*** Block opens ***

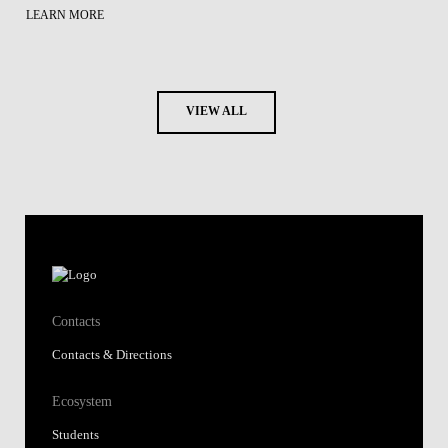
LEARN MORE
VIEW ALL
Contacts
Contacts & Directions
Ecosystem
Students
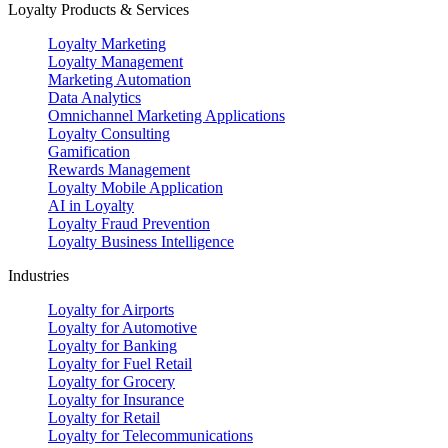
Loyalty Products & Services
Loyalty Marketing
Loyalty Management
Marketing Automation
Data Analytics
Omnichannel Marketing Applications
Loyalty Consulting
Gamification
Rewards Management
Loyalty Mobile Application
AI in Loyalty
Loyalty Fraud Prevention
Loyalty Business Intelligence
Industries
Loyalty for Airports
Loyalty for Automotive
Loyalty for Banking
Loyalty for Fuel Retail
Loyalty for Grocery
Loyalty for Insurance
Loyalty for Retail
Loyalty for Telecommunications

*** Block closes ***
*** Block opens ***

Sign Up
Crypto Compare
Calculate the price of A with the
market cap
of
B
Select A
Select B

*** Block closes ***

TASK DIRECTIONS - Write out the data line for line, from the line with "Loyalty Products & Services" up to and including the line with "Loyalty for Telecommunications".

FINAL ANSWER -
Loyalty Products & Services
Loyalty Marketing
Loyalty Management
Marketing Automation
Data Analytics
Omnichannel Marketing Applications
Loyalty Consulting
Gamification
Rewards Management
Loyalty Mobile Application
AI in Loyalty
Loyalty Fraud Prevention
Loyalty Business Intelligence
Industries
Loyalty for Airports
Loyalty for Automotive
Loyalty for Banking
Loyalty for Fuel Retail
Loyalty for Grocery
Loyalty for Insurance
Loyalty for Retail
Loyalty for Telecommunications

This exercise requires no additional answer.